--- Entries shown Enclosed Below ---

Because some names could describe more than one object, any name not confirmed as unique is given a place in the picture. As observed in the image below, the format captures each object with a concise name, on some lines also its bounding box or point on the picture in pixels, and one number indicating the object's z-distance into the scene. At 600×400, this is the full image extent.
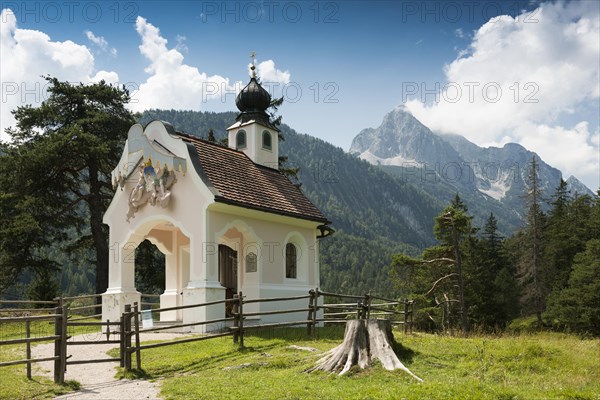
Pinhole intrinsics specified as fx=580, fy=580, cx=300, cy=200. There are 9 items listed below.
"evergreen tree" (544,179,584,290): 47.91
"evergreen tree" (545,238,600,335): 39.53
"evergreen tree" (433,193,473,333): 26.21
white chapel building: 18.16
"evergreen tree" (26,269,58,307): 30.37
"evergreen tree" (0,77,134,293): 27.31
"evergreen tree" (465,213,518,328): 46.53
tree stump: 10.59
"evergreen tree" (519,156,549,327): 43.72
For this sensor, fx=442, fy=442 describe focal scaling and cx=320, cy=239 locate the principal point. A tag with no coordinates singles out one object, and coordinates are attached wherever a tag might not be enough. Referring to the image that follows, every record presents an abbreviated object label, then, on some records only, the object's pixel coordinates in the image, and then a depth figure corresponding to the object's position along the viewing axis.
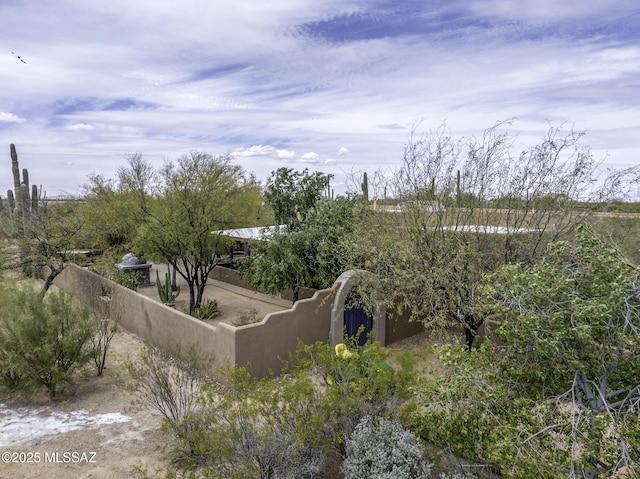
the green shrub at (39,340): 9.00
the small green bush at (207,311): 15.27
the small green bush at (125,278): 17.53
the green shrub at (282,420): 5.93
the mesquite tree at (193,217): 14.79
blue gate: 11.85
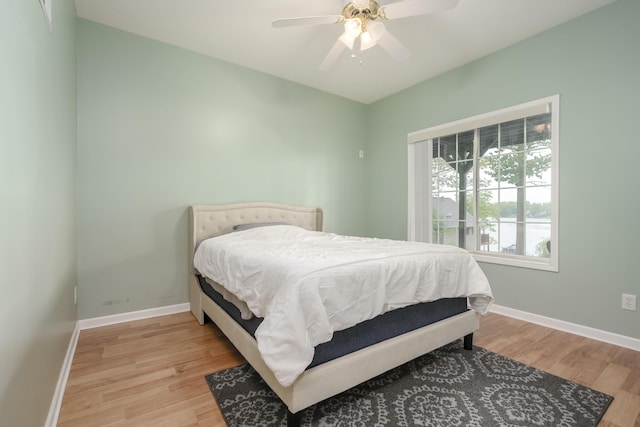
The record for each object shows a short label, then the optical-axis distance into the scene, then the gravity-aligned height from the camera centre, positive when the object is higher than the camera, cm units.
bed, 134 -78
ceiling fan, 186 +130
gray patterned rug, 145 -106
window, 279 +24
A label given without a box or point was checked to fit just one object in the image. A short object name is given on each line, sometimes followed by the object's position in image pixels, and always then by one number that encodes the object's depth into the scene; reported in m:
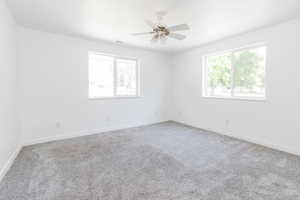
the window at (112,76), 4.07
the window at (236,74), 3.29
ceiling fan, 2.42
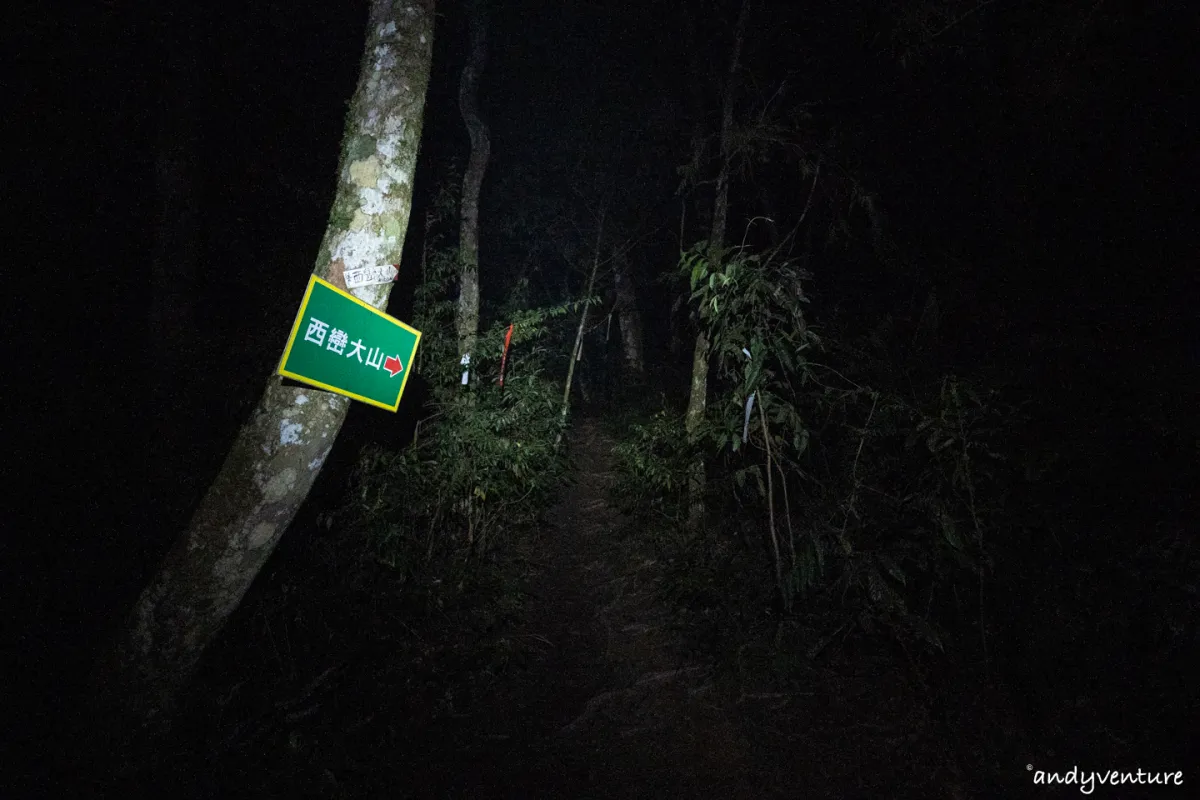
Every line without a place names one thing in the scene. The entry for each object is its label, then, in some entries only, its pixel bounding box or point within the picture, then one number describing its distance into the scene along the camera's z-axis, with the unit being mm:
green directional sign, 2729
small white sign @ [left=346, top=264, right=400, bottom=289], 3059
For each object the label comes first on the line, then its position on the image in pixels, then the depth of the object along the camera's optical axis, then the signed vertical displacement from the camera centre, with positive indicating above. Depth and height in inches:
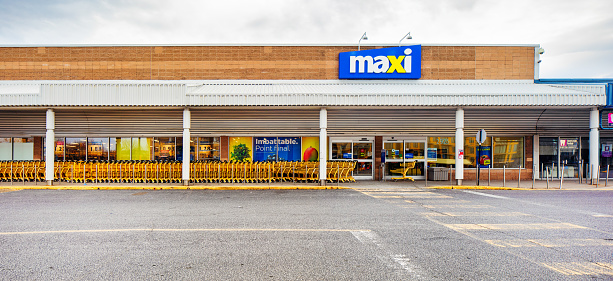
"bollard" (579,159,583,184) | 699.7 -53.6
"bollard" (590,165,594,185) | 655.8 -52.1
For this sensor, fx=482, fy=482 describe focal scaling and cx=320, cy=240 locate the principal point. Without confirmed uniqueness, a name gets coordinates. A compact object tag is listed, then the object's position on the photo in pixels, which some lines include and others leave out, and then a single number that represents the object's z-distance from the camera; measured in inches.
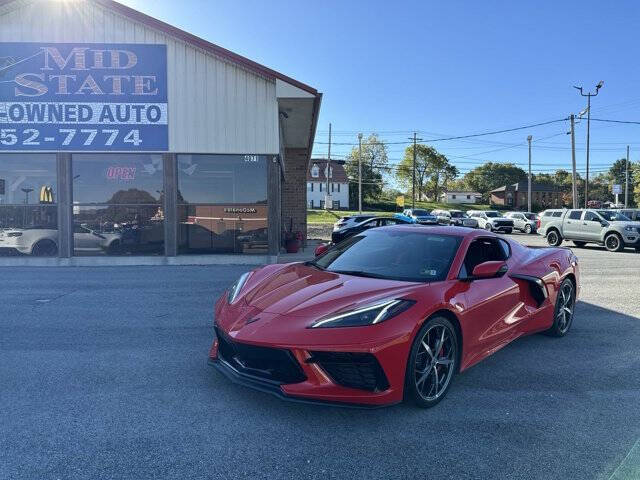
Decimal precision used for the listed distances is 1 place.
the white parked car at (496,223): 1397.6
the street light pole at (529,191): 2126.0
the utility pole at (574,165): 1386.6
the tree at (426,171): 3782.0
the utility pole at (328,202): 2564.0
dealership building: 513.0
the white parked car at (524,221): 1444.4
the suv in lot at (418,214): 1449.1
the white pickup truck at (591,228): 728.3
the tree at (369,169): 3410.4
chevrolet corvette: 124.2
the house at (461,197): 4424.7
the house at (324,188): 3233.3
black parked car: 754.2
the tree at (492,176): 4564.5
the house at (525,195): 4062.5
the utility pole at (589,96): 1510.6
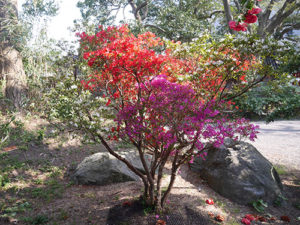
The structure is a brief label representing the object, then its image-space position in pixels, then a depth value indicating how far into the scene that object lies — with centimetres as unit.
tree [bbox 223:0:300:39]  738
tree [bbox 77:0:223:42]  1015
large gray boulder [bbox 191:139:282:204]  378
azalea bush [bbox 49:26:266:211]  254
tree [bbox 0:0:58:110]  718
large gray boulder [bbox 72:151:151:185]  438
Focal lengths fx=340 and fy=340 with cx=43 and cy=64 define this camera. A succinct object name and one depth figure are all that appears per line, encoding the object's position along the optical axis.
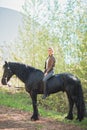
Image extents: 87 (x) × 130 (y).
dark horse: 11.07
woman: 10.82
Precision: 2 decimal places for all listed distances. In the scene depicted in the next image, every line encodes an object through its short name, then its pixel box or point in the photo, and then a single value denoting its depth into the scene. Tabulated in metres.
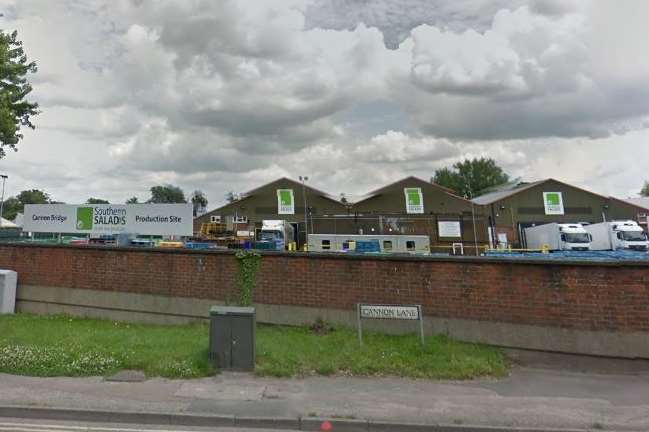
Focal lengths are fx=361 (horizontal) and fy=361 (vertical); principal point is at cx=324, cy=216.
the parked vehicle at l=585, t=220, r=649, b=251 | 27.94
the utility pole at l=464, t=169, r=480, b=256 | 42.96
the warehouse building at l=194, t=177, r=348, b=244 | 48.19
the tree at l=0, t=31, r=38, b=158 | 12.47
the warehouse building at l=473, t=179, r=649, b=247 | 45.38
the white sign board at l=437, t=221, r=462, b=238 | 43.72
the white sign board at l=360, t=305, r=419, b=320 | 7.61
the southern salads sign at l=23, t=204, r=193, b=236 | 12.55
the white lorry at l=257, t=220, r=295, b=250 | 33.08
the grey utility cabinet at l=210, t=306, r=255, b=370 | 6.77
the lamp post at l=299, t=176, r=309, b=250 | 44.42
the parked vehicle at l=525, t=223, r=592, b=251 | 30.02
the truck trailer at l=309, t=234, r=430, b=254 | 28.71
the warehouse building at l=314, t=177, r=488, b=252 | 44.22
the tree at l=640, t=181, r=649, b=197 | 87.25
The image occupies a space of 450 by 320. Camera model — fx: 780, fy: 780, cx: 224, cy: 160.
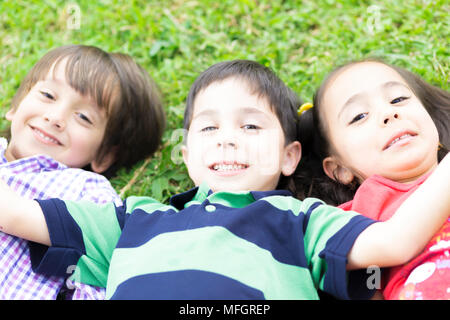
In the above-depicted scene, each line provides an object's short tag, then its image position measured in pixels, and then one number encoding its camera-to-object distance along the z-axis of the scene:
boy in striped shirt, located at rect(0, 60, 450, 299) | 0.79
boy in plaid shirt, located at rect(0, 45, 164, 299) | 0.90
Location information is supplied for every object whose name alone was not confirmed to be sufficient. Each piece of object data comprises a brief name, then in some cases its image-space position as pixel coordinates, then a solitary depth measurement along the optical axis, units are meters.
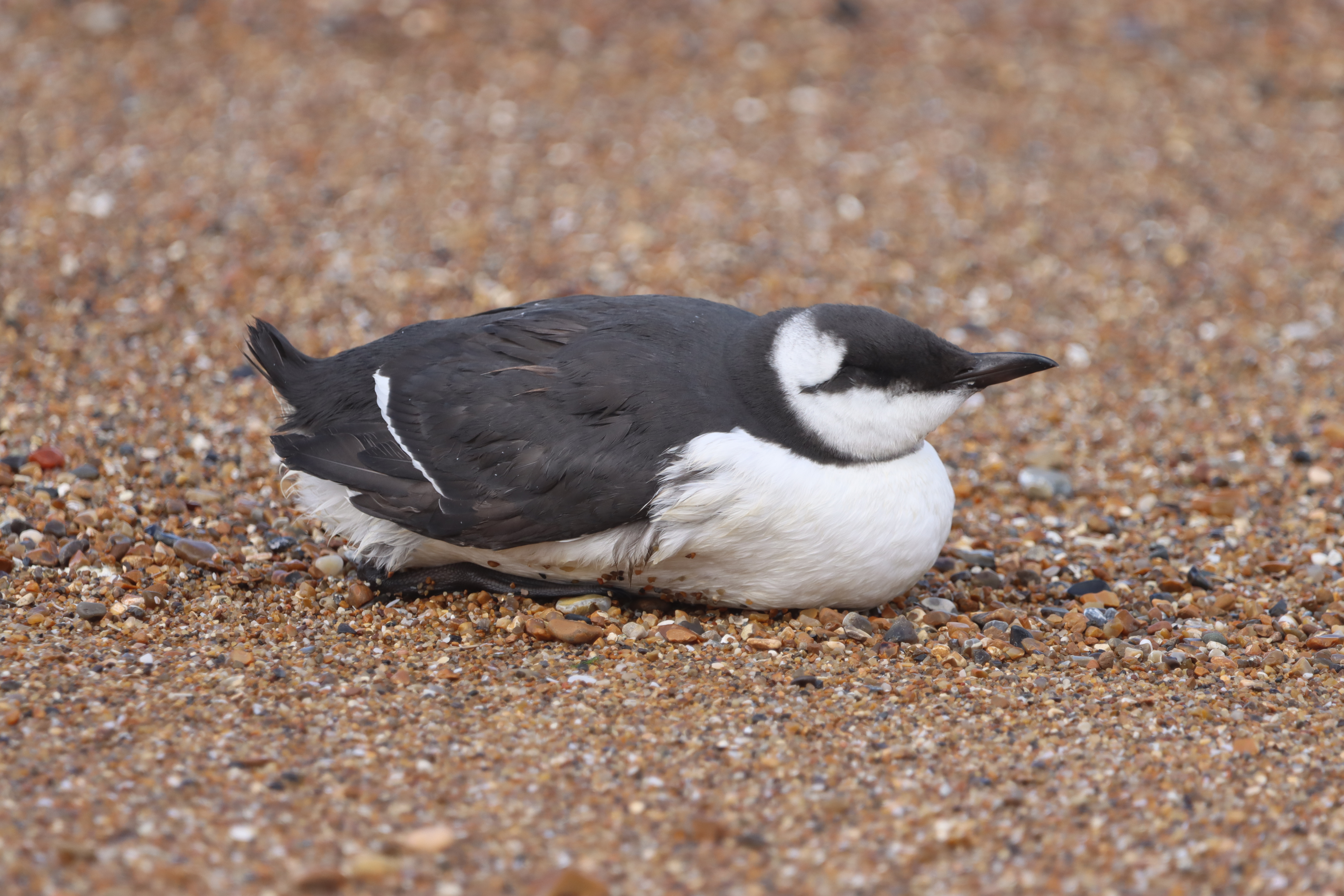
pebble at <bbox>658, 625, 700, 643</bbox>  8.72
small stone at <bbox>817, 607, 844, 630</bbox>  9.01
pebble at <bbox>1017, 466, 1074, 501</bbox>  11.84
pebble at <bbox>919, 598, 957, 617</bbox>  9.49
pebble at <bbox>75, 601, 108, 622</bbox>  8.72
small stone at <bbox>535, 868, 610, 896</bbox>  6.00
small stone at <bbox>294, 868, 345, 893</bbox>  5.99
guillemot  8.38
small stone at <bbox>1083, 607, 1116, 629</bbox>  9.27
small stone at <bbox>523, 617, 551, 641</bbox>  8.73
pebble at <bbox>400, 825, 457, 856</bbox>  6.28
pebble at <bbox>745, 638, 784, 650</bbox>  8.66
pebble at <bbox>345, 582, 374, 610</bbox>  9.30
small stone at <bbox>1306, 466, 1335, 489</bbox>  11.90
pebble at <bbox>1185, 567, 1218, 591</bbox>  10.05
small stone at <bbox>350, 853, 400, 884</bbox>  6.07
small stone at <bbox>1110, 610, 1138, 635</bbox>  9.12
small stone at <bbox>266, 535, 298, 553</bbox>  10.09
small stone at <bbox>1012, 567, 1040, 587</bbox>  10.09
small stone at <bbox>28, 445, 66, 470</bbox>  10.65
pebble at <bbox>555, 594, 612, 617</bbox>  9.12
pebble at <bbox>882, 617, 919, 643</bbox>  8.84
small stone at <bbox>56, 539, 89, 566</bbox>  9.38
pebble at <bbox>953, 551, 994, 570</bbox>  10.37
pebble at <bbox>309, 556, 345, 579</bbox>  9.81
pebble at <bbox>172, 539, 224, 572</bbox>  9.61
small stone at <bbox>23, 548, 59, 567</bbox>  9.29
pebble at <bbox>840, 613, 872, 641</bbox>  8.84
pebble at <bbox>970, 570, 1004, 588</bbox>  10.04
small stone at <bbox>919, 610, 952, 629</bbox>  9.13
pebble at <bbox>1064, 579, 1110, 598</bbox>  9.92
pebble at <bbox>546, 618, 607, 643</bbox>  8.66
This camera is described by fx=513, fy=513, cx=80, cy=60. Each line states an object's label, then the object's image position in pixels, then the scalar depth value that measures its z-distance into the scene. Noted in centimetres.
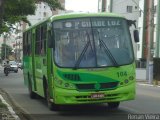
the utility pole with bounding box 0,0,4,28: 1302
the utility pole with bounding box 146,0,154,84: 3991
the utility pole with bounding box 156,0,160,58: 5682
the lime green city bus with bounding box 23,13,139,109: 1441
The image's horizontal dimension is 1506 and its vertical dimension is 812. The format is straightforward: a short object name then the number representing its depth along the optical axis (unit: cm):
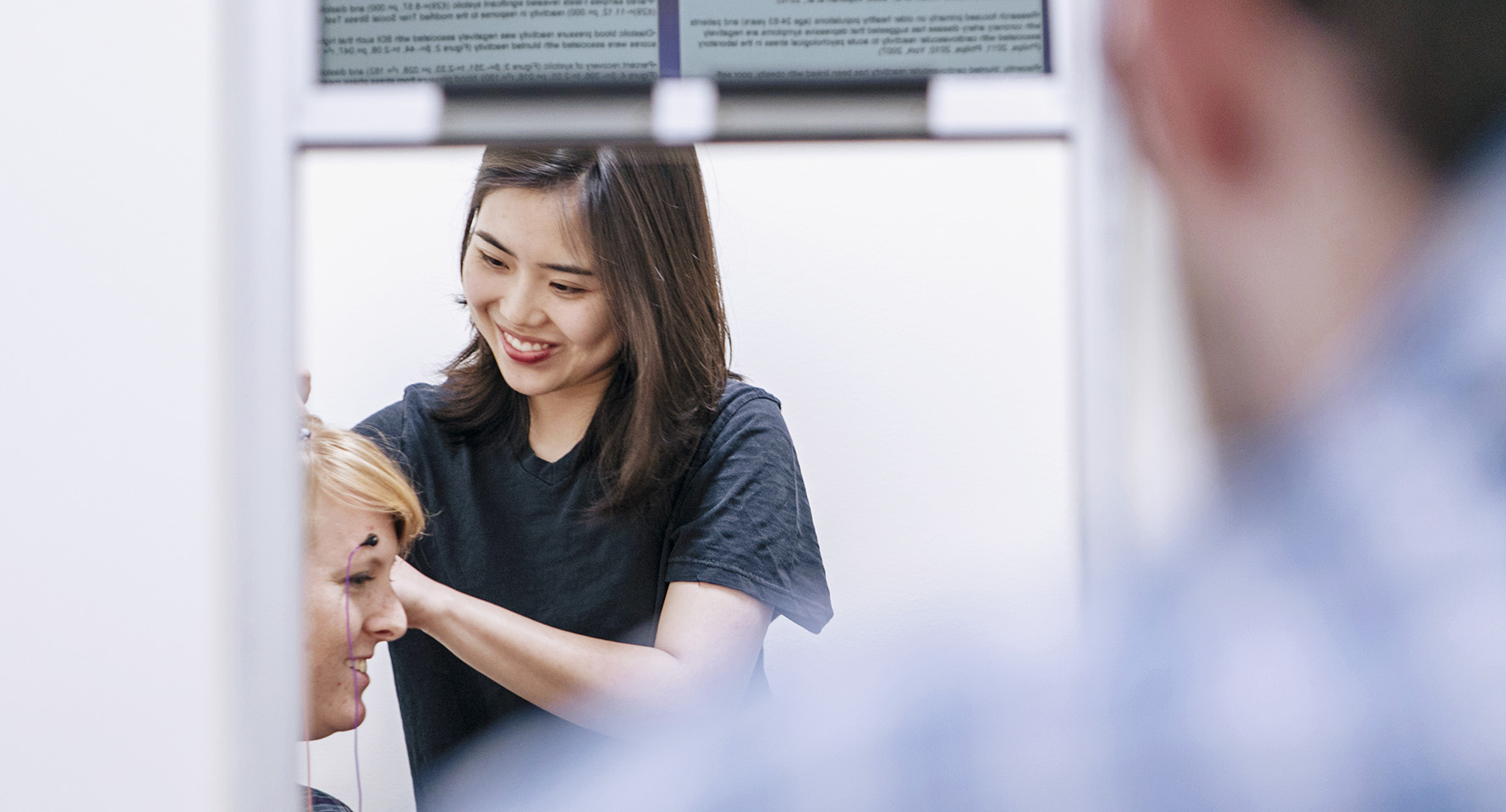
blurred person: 57
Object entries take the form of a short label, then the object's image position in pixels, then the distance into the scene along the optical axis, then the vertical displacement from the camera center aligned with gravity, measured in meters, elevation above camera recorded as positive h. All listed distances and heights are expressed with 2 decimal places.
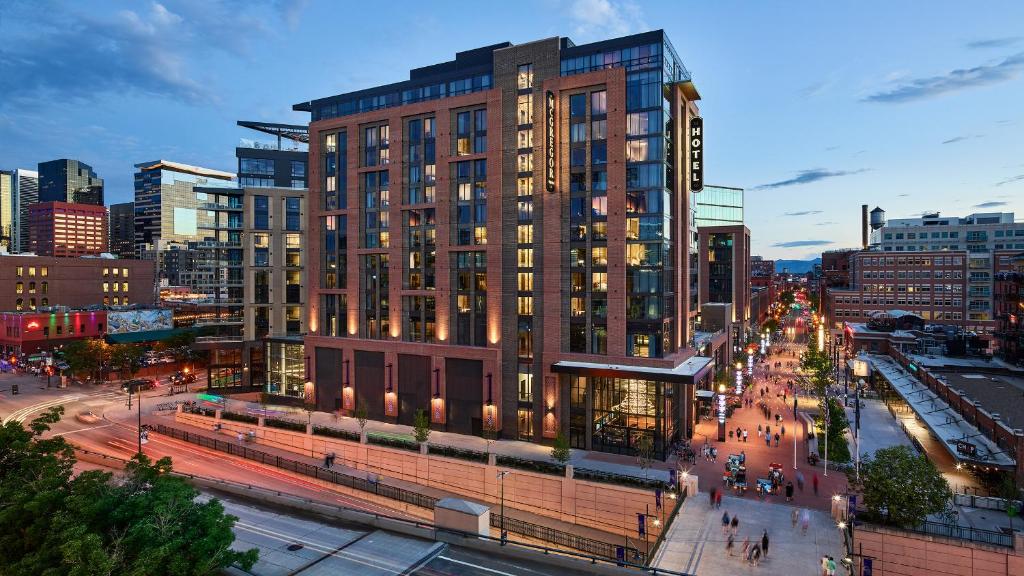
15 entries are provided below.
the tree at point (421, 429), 52.23 -13.54
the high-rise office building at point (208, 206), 81.94 +11.20
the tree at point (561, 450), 45.97 -13.67
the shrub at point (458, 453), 47.66 -14.71
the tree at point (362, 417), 57.67 -13.97
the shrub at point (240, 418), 61.81 -15.13
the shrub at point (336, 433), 54.58 -14.88
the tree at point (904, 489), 29.44 -10.79
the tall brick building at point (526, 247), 52.34 +3.73
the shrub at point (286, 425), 58.17 -14.92
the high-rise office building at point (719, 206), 138.88 +19.42
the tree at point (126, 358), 90.19 -12.17
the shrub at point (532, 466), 43.75 -14.55
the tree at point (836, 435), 45.84 -12.96
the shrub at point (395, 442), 51.61 -14.85
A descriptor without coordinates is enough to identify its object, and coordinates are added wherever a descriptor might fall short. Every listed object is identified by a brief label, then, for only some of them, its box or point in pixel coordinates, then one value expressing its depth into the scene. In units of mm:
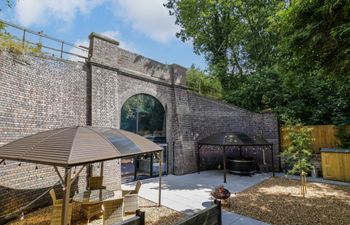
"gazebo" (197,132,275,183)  10588
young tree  7588
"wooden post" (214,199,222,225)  3957
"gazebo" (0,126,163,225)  3373
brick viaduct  6238
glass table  5543
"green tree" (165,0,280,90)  18891
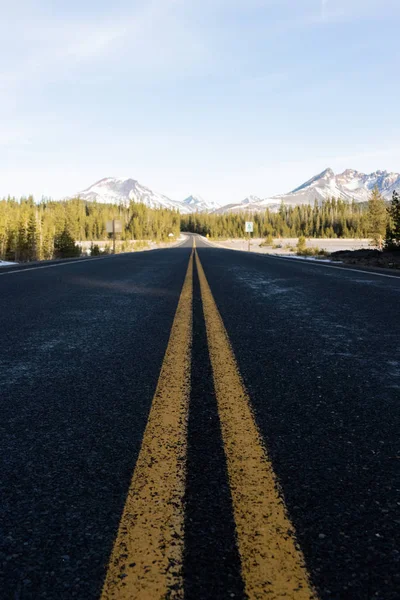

--- End of Enclosed Entries shown ---

Please copy, exactly and with nothing else, the lines above beginning at the line that has "small stone at <bbox>535, 868, 610, 896</bbox>" and ending with the line that has "pebble at <bbox>345, 582, 374, 610</bbox>".

Task output >>
small stone at <bbox>535, 868, 610, 896</bbox>  6.00
small stone at <bbox>294, 868, 345, 893</bbox>  5.99
guillemot  8.38
small stone at <bbox>1083, 607, 1116, 629</bbox>  9.27
small stone at <bbox>523, 617, 551, 641</bbox>  8.73
pebble at <bbox>400, 825, 457, 856</bbox>  6.28
pebble at <bbox>745, 638, 784, 650</bbox>  8.66
pebble at <bbox>345, 582, 374, 610</bbox>  9.30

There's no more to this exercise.